その工程を精査した結果、3か月ほど完了時期が延びることが判明したもので、それに伴って女川原発2号機の再稼働目標も3か月延期し、来年5月頃となった。
"""
print("Original yahoo title: ", yahoo_news_1_original_title)
for i, title in enumerate(generate_title(yahoo_news_1)):
print(f"Generated title {i+1}: {title}")
Original yahoo title: 【速報】女川原発2号機「再稼働目標 3か月延期へ」来年5月に<東北電力> Generated title 1: 東北電力、来年2月を目標としていた「女川原発2号機再稼働」を発表 Generated title 2: 東北電力、来年2月を目標としていた「女川原発2号機再稼働」について3か月延期 Generated title 3: 【ニュース】東北電力、来年2月を目標としていた「女川原発2号機再稼働」について3か月延期
If you are interested you can copy paste a email of yours and see how it will respond.
sample_email = """おはようございます。
アナハイム・エレクトロニクス事務局です。
本日は、まもなく締め切りとなります、10/18(水)開催の対面イベント「モルゲンレーテ社製品無料体験会&相談会 @アナハイム・エレクトロニクスカリフォルニア本社」のご案内です!
実際に触れてみないとわからないとお困りの方、ぜひこの機会に体験してみてください。
モルゲンレーテ社製品無料体験会は特に以下のような方にお勧めです。
・電子・電気機器の新規導入でご検討中の方
※小規模から対応できます!規模は問いません。
・電子機器の更改でクラウド移行を検討している方
・顧客管理システムも含めセキュアに電子機器を構築したい方。
モルゲンレーテ社製品を検討はしているけど、実際に触れてみないとわからない、導入を検討しているけど、何から始めればよいか分からないといった課題、お困りごとのある方は、ぜひこの機会に体験してみてください。
また、体験会の後は、弊社エンジニアの個別相談会も予定しております。
皆さまのお悩みなどお気軽にお話いただければと思います。
以下、無料体験会の詳細、申し込み方法をご確認のうえ、ぜひお気軽にご参加ください!
イベントの参加は無料! 参加お申込みは10月16日(月)となります。
みなさまのご参加お待ちしています!
"""
for i, title in enumerate(generate_title(sample_email)):
print(f"Generated title {i+1}: {title}")
Generated title 1: アナハイム・エレクトロニクスカリフォルニア本社にて開催の対面イベント「モルゲンレーテ社製品無料体験会&相談会」を開催 Generated title 2: アナハイム・エレクトロニクスカリフォルニア本社にて開催の対面イベント「モルゲンレーテ社製品無料体験会&相談会】 Generated title 3: 「モルゲンレーテ社製品無料体験会&相談会 アナハイム・エレクトロニクスカリフォルニア本社」
There are many ways to improve our model.

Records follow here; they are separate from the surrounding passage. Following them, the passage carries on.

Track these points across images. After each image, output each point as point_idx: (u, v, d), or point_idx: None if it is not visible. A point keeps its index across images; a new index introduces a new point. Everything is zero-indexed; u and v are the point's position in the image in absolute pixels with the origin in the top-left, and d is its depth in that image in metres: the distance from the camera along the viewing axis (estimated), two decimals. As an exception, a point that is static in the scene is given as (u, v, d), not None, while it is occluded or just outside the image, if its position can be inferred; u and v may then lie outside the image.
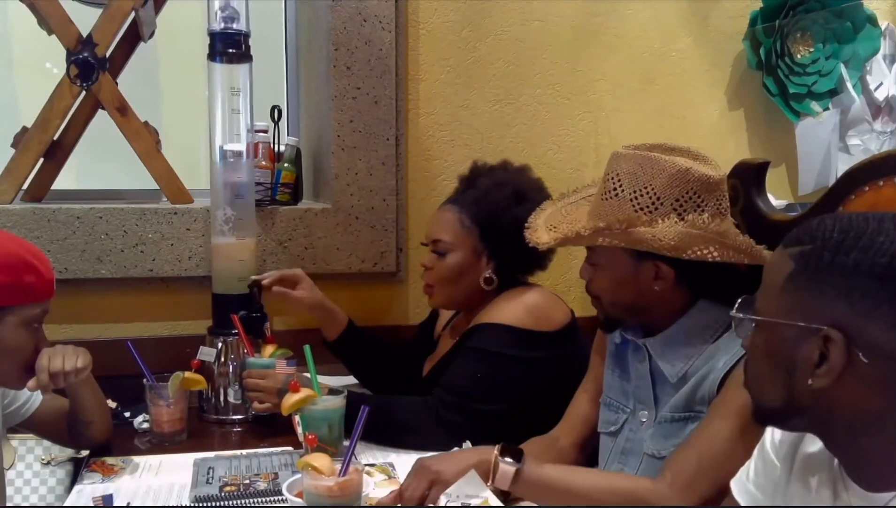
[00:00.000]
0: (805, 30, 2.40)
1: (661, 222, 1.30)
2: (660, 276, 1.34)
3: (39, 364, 1.36)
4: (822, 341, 0.86)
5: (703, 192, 1.32)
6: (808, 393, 0.88)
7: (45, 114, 1.91)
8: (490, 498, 1.32)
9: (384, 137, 2.10)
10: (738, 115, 2.45)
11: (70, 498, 1.43)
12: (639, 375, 1.43)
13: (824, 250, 0.87)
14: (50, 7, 1.90)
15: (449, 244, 1.75)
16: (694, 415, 1.32)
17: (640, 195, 1.32)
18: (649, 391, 1.41)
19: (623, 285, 1.38)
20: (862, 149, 2.41)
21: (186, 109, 2.35)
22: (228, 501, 1.39)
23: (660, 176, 1.32)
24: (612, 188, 1.36)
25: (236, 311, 1.80)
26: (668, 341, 1.37)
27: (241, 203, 1.86)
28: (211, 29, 1.81)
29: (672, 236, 1.29)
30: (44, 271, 1.35)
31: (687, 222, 1.30)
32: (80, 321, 1.94)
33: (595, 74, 2.29)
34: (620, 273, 1.37)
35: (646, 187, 1.32)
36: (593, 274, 1.42)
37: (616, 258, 1.36)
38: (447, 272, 1.76)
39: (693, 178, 1.31)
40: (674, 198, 1.31)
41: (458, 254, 1.75)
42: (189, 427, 1.70)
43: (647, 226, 1.30)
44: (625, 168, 1.35)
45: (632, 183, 1.33)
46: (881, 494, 0.89)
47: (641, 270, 1.35)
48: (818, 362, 0.86)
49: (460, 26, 2.18)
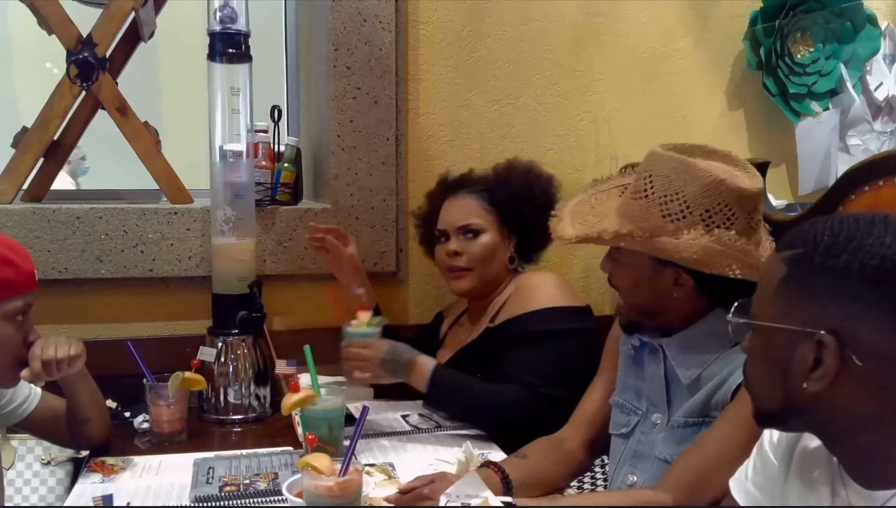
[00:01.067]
0: (805, 30, 2.40)
1: (686, 234, 1.27)
2: (679, 283, 1.33)
3: (32, 353, 1.35)
4: (816, 345, 0.86)
5: (734, 205, 1.29)
6: (805, 396, 0.88)
7: (45, 114, 1.91)
8: (490, 498, 1.32)
9: (384, 137, 2.10)
10: (738, 115, 2.45)
11: (70, 498, 1.43)
12: (653, 377, 1.42)
13: (815, 254, 0.87)
14: (50, 7, 1.90)
15: (480, 225, 1.83)
16: (708, 421, 1.31)
17: (670, 201, 1.30)
18: (663, 393, 1.40)
19: (641, 287, 1.37)
20: (862, 149, 2.41)
21: (186, 109, 2.36)
22: (228, 501, 1.39)
23: (693, 184, 1.29)
24: (643, 188, 1.33)
25: (236, 311, 1.80)
26: (684, 343, 1.36)
27: (241, 203, 1.86)
28: (211, 29, 1.82)
29: (695, 250, 1.26)
30: (21, 263, 1.33)
31: (713, 236, 1.27)
32: (80, 321, 1.94)
33: (595, 74, 2.29)
34: (640, 275, 1.36)
35: (677, 194, 1.29)
36: (613, 269, 1.41)
37: (637, 260, 1.35)
38: (484, 251, 1.83)
39: (726, 190, 1.28)
40: (703, 209, 1.28)
41: (490, 233, 1.84)
42: (189, 427, 1.70)
43: (672, 236, 1.28)
44: (658, 170, 1.32)
45: (663, 187, 1.31)
46: (880, 492, 0.89)
47: (661, 275, 1.34)
48: (813, 366, 0.86)
49: (460, 26, 2.18)
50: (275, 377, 1.87)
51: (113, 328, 1.97)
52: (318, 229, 1.90)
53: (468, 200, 1.86)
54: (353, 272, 1.91)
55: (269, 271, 2.02)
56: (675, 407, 1.38)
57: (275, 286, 2.01)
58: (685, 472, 1.26)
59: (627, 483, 1.41)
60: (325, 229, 1.90)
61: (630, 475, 1.42)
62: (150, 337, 1.98)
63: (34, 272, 1.36)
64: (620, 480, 1.44)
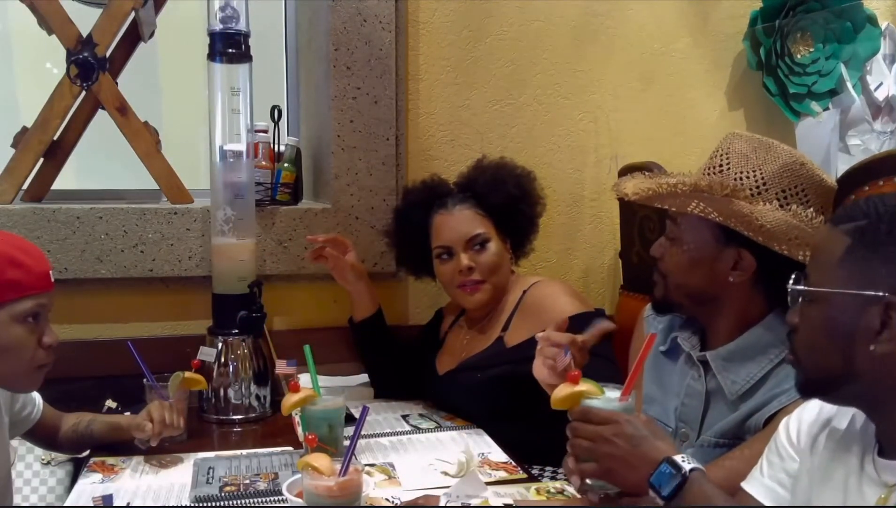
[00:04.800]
0: (805, 30, 2.40)
1: (763, 205, 1.23)
2: (739, 267, 1.26)
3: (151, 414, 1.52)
4: (884, 308, 0.91)
5: (811, 192, 1.26)
6: (869, 359, 0.92)
7: (45, 114, 1.92)
8: (490, 498, 1.32)
9: (384, 137, 2.10)
10: (738, 115, 2.45)
11: (70, 498, 1.43)
12: (691, 393, 1.34)
13: (881, 224, 0.93)
14: (50, 7, 1.90)
15: (486, 234, 1.81)
16: (738, 443, 1.25)
17: (746, 177, 1.25)
18: (699, 412, 1.32)
19: (698, 266, 1.29)
20: (862, 149, 2.41)
21: (186, 109, 2.35)
22: (228, 501, 1.39)
23: (772, 163, 1.26)
24: (718, 165, 1.29)
25: (236, 311, 1.80)
26: (731, 355, 1.29)
27: (241, 203, 1.86)
28: (211, 29, 1.82)
29: (771, 220, 1.21)
30: (32, 264, 1.30)
31: (790, 211, 1.23)
32: (80, 320, 1.94)
33: (595, 74, 2.29)
34: (699, 253, 1.29)
35: (754, 171, 1.26)
36: (668, 249, 1.34)
37: (699, 235, 1.28)
38: (494, 260, 1.81)
39: (806, 173, 1.25)
40: (780, 188, 1.25)
41: (495, 241, 1.82)
42: (189, 427, 1.70)
43: (747, 203, 1.23)
44: (737, 148, 1.29)
45: (740, 163, 1.27)
46: None
47: (722, 255, 1.27)
48: (879, 328, 0.91)
49: (460, 26, 2.18)
50: (275, 377, 1.87)
51: (113, 328, 1.97)
52: (316, 241, 1.89)
53: (466, 211, 1.82)
54: (355, 278, 1.90)
55: (269, 271, 2.02)
56: (708, 425, 1.31)
57: (275, 286, 2.01)
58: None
59: None
60: (323, 239, 1.89)
61: None
62: (150, 337, 1.98)
63: (48, 274, 1.33)
64: None
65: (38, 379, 1.34)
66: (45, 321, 1.33)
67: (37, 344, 1.31)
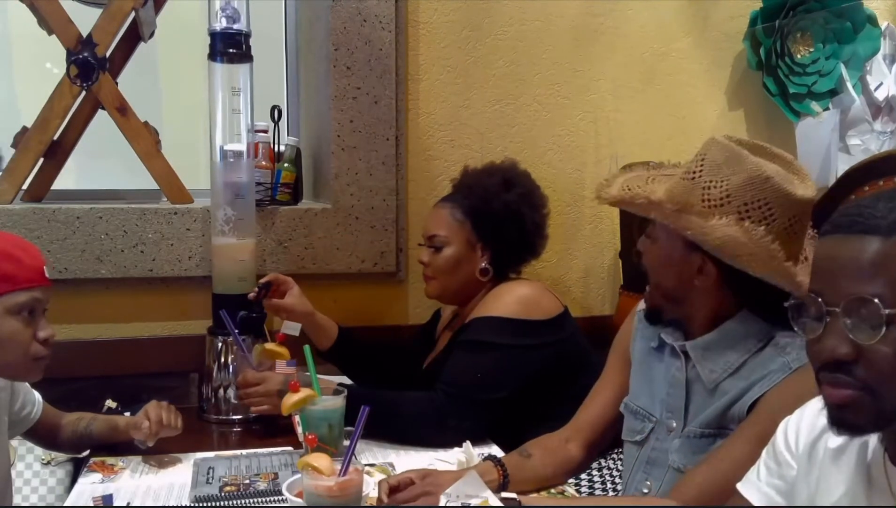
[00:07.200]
0: (805, 30, 2.40)
1: (717, 219, 1.26)
2: (703, 272, 1.31)
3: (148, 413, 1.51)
4: None
5: (776, 206, 1.27)
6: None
7: (45, 114, 1.92)
8: (490, 498, 1.32)
9: (384, 137, 2.10)
10: (738, 115, 2.45)
11: (70, 498, 1.43)
12: (673, 382, 1.39)
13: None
14: (50, 7, 1.90)
15: (444, 239, 1.82)
16: (723, 433, 1.29)
17: (714, 186, 1.28)
18: (682, 400, 1.37)
19: (667, 268, 1.35)
20: (862, 149, 2.41)
21: (186, 109, 2.36)
22: (228, 501, 1.39)
23: (739, 175, 1.28)
24: (693, 170, 1.32)
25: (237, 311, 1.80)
26: (708, 345, 1.34)
27: (241, 203, 1.86)
28: (211, 29, 1.82)
29: (719, 236, 1.25)
30: (25, 258, 1.32)
31: (742, 227, 1.26)
32: (80, 321, 1.94)
33: (595, 74, 2.29)
34: (669, 255, 1.34)
35: (722, 181, 1.28)
36: (647, 247, 1.40)
37: (670, 239, 1.34)
38: (444, 265, 1.82)
39: (770, 188, 1.27)
40: (742, 201, 1.27)
41: (452, 247, 1.81)
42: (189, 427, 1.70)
43: (701, 218, 1.27)
44: (712, 155, 1.32)
45: (711, 172, 1.30)
46: None
47: (688, 259, 1.32)
48: None
49: (460, 26, 2.18)
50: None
51: (113, 328, 1.97)
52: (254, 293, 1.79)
53: (442, 210, 1.84)
54: (303, 314, 1.82)
55: (269, 271, 2.02)
56: (692, 415, 1.35)
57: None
58: (696, 486, 1.24)
59: (643, 490, 1.39)
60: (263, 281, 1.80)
61: (644, 482, 1.40)
62: (150, 337, 1.98)
63: (41, 268, 1.34)
64: (634, 487, 1.42)
65: (37, 370, 1.36)
66: (40, 316, 1.35)
67: (32, 338, 1.33)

Here are some of them.
Transfer Learning: : Before fine-tuning on title generation task, you can first fine-tune the model on a related task (e.g., summarization) to make the model more familiar with the domain.
Regularization: Techniques like dropout, layer normalization, or weight decay can help prevent overfitting.